Bu James Gaskill, Production Director, Marine Harvest Canada
After 25+ years, say good-bye to single nylon nets. These nets have served the industry for a long time but in order for us to be a more modern and progressive salmon farming company we are moving on.
The nets of old bring to mind the term “net pens” which conjures up the image of something not as substantial as we’d like it to be. We are now in the age of sea cages where we require more protection, more resilience and more longevity. Our quest for an improved net began almost four years ago when we realized that what we were using had to change. We needed three things: a new design, a new material, and redundancy.
As always, through trial and error, and through input from managers and staff alike we came up with a hybrid design. Hybrid because it incorporates the function of a main net and also provides predator protection.
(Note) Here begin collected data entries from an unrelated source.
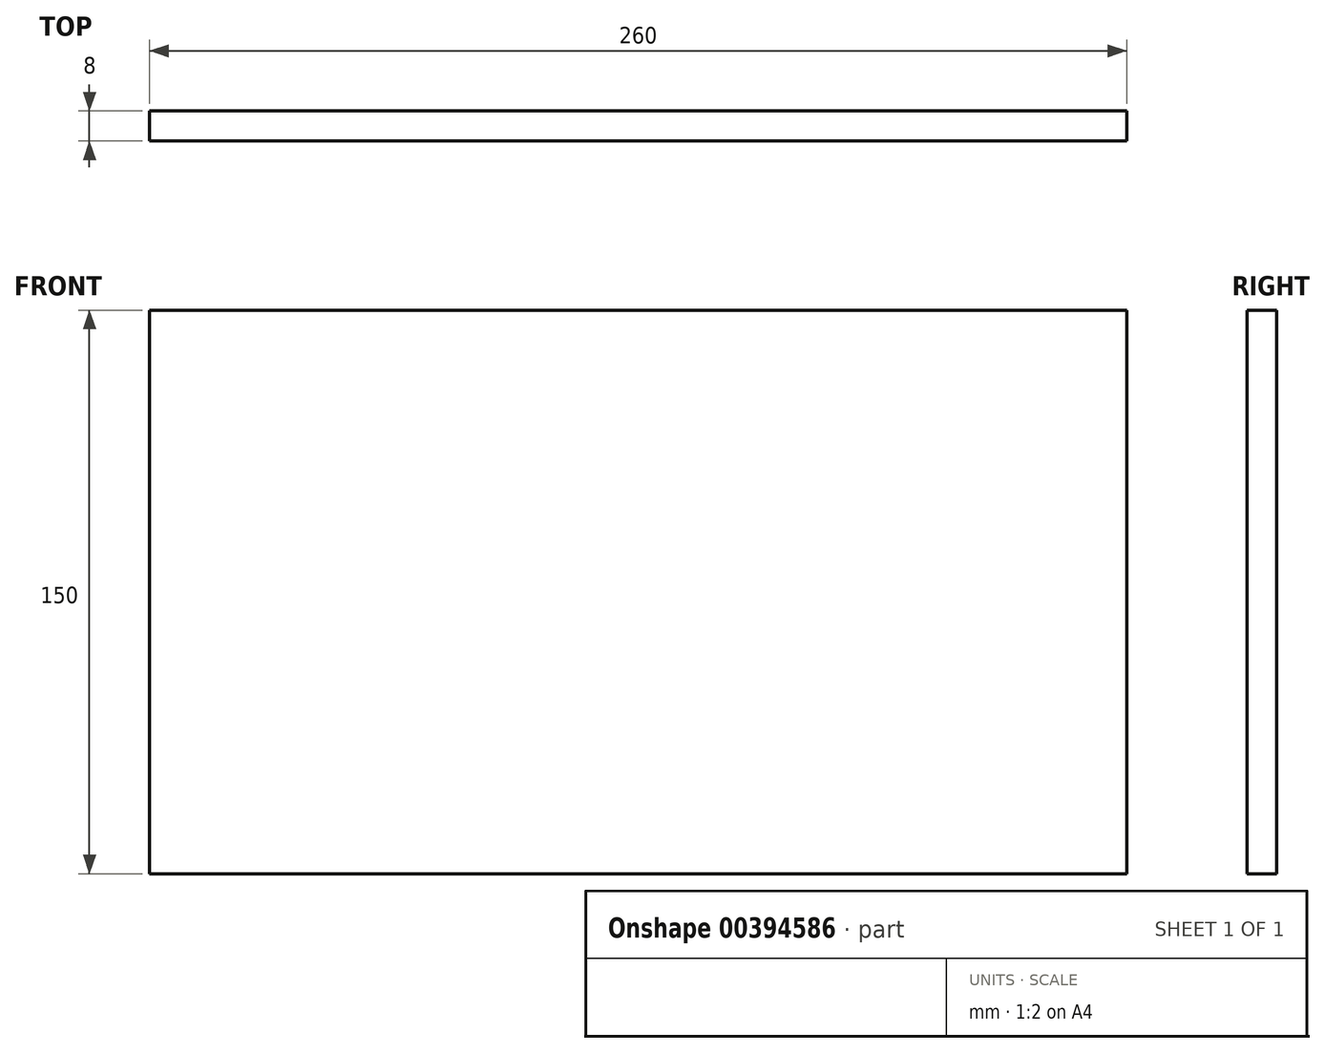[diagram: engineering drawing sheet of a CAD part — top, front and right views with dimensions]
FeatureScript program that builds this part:
annotation { "Feature Type Name" : "Feature", "Feature Type Description" : "" }
export const myFeature = defineFeature(function(context is Context, id is Id, definition is map)
    precondition{}
    {
        {
            var Q0;
            Q0=qCreatedBy(makeId("Front.planeOp"),FACE);
            var sketch = newSketch(context, id + "F0", { "sketchPlane" : qUnion([Q0])});
            skLineSegment(sketch, "E0.bottom", {"start": v(130, -75) * mm, "end": v(-130, -75) * mm});
            skLineSegment(sketch, "E0.top", {"start": v(130, 75) * mm, "end": v(-130, 75) * mm});
            skLineSegment(sketch, "E0.left", {"start": v(130, -75) * mm, "end": v(130, 75) * mm});
            skLineSegment(sketch, "E0.right", {"start": v(-130, -75) * mm, "end": v(-130, 75) * mm});
            skPoint(sketch, "E0.middle", {"position": v(0, 0) * mm});
            skSolve(sketch);
        }
        {
            var Q0;
            Q0=makeQuery(id+"F0.imprint","IMPRINT",FACE,{"disambiguationData":[TD([[makeQuery(id+"F0.imprint","IMPRINT",EDGE,{"derivedFrom":sQuery(id+"F0.wireOp",EDGE,"E0.bottom")}),-1.0]])]});
            extrude(context, id + "F1", {"entities" : qUnion([Q0]), "depth" : 8 * mm});
        }
    });
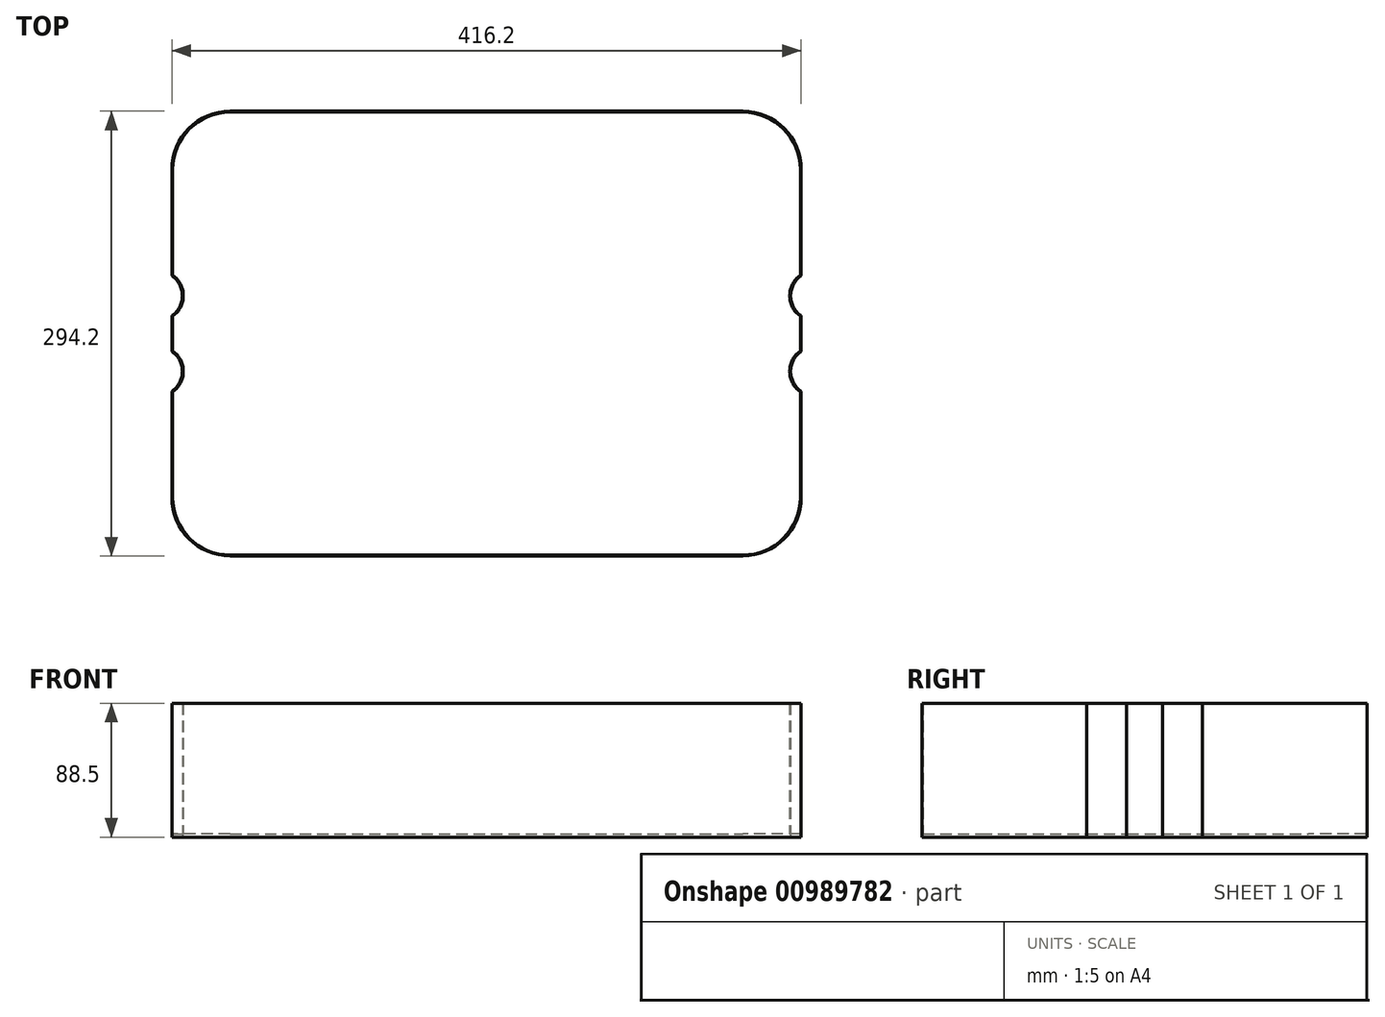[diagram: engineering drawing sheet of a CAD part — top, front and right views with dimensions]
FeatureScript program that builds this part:
annotation { "Feature Type Name" : "Feature", "Feature Type Description" : "" }
export const myFeature = defineFeature(function(context is Context, id is Id, definition is map)
    precondition{}
    {
        {
            var Q0;
            Q0=qCreatedBy(makeId("Top.planeOp"),FACE);
            var sketch = newSketch(context, id + "F0", { "sketchPlane" : qUnion([Q0])});
            skLineSegment(sketch, "E0.bottom", {"start": v(38, 0) * mm, "end": v(377, 0) * mm});
            skLineSegment(sketch, "E0.top", {"start": v(38, 293) * mm, "end": v(377, 293) * mm});
            skLineSegment(sketch, "E0.left", {"start": v(0, 38) * mm, "end": v(0, 108) * mm});
            skLineSegment(sketch, "E0.right", {"start": v(415, 38) * mm, "end": v(415, 108) * mm});
            skPoint(sketch, "E1.visualSharp", {"position": v(0, 293) * mm});
            skArc(sketch, "E1.filletArc", {"start": v(38, 293) * mm, "mid": v(11.13, 281.87) * mm, "end": v(0, 255) * mm});
            skPoint(sketch, "E2.visualSharp", {"position": v(415, 293) * mm});
            skArc(sketch, "E2.filletArc", {"start": v(415, 255) * mm, "mid": v(403.87, 281.87) * mm, "end": v(377, 293) * mm});
            skPoint(sketch, "E3.visualSharp", {"position": v(415, 0) * mm});
            skArc(sketch, "E3.filletArc", {"start": v(377, 0) * mm, "mid": v(403.87, 11.13) * mm, "end": v(415, 38) * mm});
            skPoint(sketch, "E4.visualSharp", {"position": v(0, 0) * mm});
            skArc(sketch, "E4.filletArc", {"start": v(0, 38) * mm, "mid": v(11.13, 11.13) * mm, "end": v(38, 0) * mm});
            skArc(sketch, "E5", {"start": v(0, 185) * mm, "mid": v(7, 171.5) * mm, "end": v(0, 158) * mm});
            skLineSegment(sketch, "E6", {"start": v(0, 146.5) * mm, "end": v(415, 146.5) * mm, "construction": true});
            skLineSegment(sketch, "E7", {"start": v(207.5, 293) * mm, "end": v(207.5, 0) * mm, "construction": true});
            skArc(sketch, "E8.MirrorCS", {"start": v(0, 108) * mm, "mid": v(7, 121.5) * mm, "end": v(0, 135) * mm});
            skArc(sketch, "E9.MirrorCS", {"start": v(415, 185) * mm, "mid": v(408, 171.5) * mm, "end": v(415, 158) * mm});
            skArc(sketch, "E10.MirrorCS", {"start": v(415, 108) * mm, "mid": v(408, 121.5) * mm, "end": v(415, 135) * mm});
            skLineSegment(sketch, "E11.trimOffspring", {"start": v(0, 135) * mm, "end": v(0, 158) * mm});
            skLineSegment(sketch, "E12.trimOffspring", {"start": v(0, 185) * mm, "end": v(0, 255) * mm});
            skLineSegment(sketch, "E13.trimOffspring", {"start": v(415, 185) * mm, "end": v(415, 255) * mm});
            skLineSegment(sketch, "E14.trimOffspring", {"start": v(415, 135) * mm, "end": v(415, 158) * mm});
            skArc(sketch, "E15.0", {"start": v(38, 293.6) * mm, "mid": v(10.7, 282.3) * mm, "end": v(-0.6, 255) * mm});
            skLineSegment(sketch, "E15.1", {"start": v(-0.6, 184.69) * mm, "end": v(-0.6, 255) * mm});
            skArc(sketch, "E15.2", {"start": v(-0.6, 184.69) * mm, "mid": v(6.4, 171.5) * mm, "end": v(-0.6, 158.31) * mm});
            skLineSegment(sketch, "E15.3", {"start": v(-0.6, 134.69) * mm, "end": v(-0.6, 158.31) * mm});
            skArc(sketch, "E15.4", {"start": v(-0.6, 108.31) * mm, "mid": v(6.4, 121.5) * mm, "end": v(-0.6, 134.69) * mm});
            skLineSegment(sketch, "E15.5", {"start": v(415.6, 134.69) * mm, "end": v(415.6, 158.31) * mm});
            skArc(sketch, "E15.6", {"start": v(415.6, 184.69) * mm, "mid": v(408.6, 171.5) * mm, "end": v(415.6, 158.31) * mm});
            skLineSegment(sketch, "E15.7", {"start": v(415.6, 184.69) * mm, "end": v(415.6, 255) * mm});
            skArc(sketch, "E15.8", {"start": v(415.6, 255) * mm, "mid": v(404.3, 282.3) * mm, "end": v(377, 293.6) * mm});
            skArc(sketch, "E15.9", {"start": v(415.6, 108.31) * mm, "mid": v(408.6, 121.5) * mm, "end": v(415.6, 134.69) * mm});
            skLineSegment(sketch, "E15.10", {"start": v(415.6, 38) * mm, "end": v(415.6, 108.31) * mm});
            skArc(sketch, "E15.11", {"start": v(377, -0.6) * mm, "mid": v(404.3, 10.7) * mm, "end": v(415.6, 38) * mm});
            skLineSegment(sketch, "E15.12", {"start": v(38, -0.6) * mm, "end": v(377, -0.6) * mm});
            skArc(sketch, "E15.13", {"start": v(-0.6, 38) * mm, "mid": v(10.7, 10.7) * mm, "end": v(38, -0.6) * mm});
            skLineSegment(sketch, "E15.14", {"start": v(38, 293.6) * mm, "end": v(377, 293.6) * mm});
            skLineSegment(sketch, "E15.15", {"start": v(-0.6, 38) * mm, "end": v(-0.6, 108.31) * mm});
            skSolve(sketch);
        }
        {
            var Q0;
            Q0=makeQuery(id+"F0.imprint","IMPRINT",FACE,{"disambiguationData":[TD([[makeQuery(id+"F0.imprint","IMPRINT",EDGE,{"derivedFrom":sQuery(id+"F0.wireOp",EDGE,"E0.bottom")}),-1.0]])]});
            extrude(context, id + "F1", {"entities" : qUnion([Q0]), "depth" : 86.5 * mm, "offsetDistance" : 25 * mm});
        }
        {
            var Q0;
            Q0=makeQuery(id+"F0.imprint","IMPRINT",FACE,{"disambiguationData":[TD([[makeQuery(id+"F0.imprint","IMPRINT",EDGE,{"derivedFrom":sQuery(id+"F0.wireOp",EDGE,"E0.bottom")}),1.0]])]});
            var Q1;
            Q1=makeQuery(id+"F0.imprint","IMPRINT",FACE,{"disambiguationData":[TD([[makeQuery(id+"F0.imprint","IMPRINT",EDGE,{"derivedFrom":sQuery(id+"F0.wireOp",EDGE,"E0.bottom")}),-1.0]])]});
            extrude(context, id + "F2", {"entities" : qUnion([Q0, Q1]), "operationType" : NewBodyOperationType.ADD, "oppositeDirection" : true, "depth" : 2 * mm, "offsetDistance" : 25 * mm});
        }
    });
However, the development did not stop there – we soon discovered that we needed a material that would not stretch, shrink, nor lose its strength over time. Our answer came through a suggestion from our purchasing staff: why not use HDPE (high density polyethylene) netting? It is the product of choice for the trawling industry around the world. It had the criteria we were looking for and the added benefit of having a low drag in the water (very slippery) and having a high abrasion resistance. Once we had a base design and the correct material the newly formed Net Committee went to work refining the design and setting specifications.
The first design was installed at Phillips Arm farm where it has just been removed after all its fish were harvested. According to the manager and staff, the net performed well having been effective against predators and nearly as clean when it came out as when it went in. Similar nets of different material weights are being trialed at Mahatta East site where they have outperformed three other materials (including nylon) in a four way net trial.
The last key in the cog was even greater added redundancy that would further protect against predators, the potential for escape, or damage by driftwood. So, we decided to build full site predator nets from the same HDPE material – we have Dean Trethewey to thank for much of the design work. At the end of last year and the beginning of this year the management and staff of Quatsino and Port Hardy worked their butts off to install six full site predator nets which have been tremendously effective to date.
And so what’s the plan? In January it was decided that over the next 2+ years we will: replace all aging nylon nets and any prior copper dipped nets with our new hybrid HDPE nets, and that 100% of cages will include predator nets. It will be an investment of several million dollars, but a necessary and responsible one. So if you’re out and about and see the funky purple or yellow nets, you’ll know the paradigm shift has begun.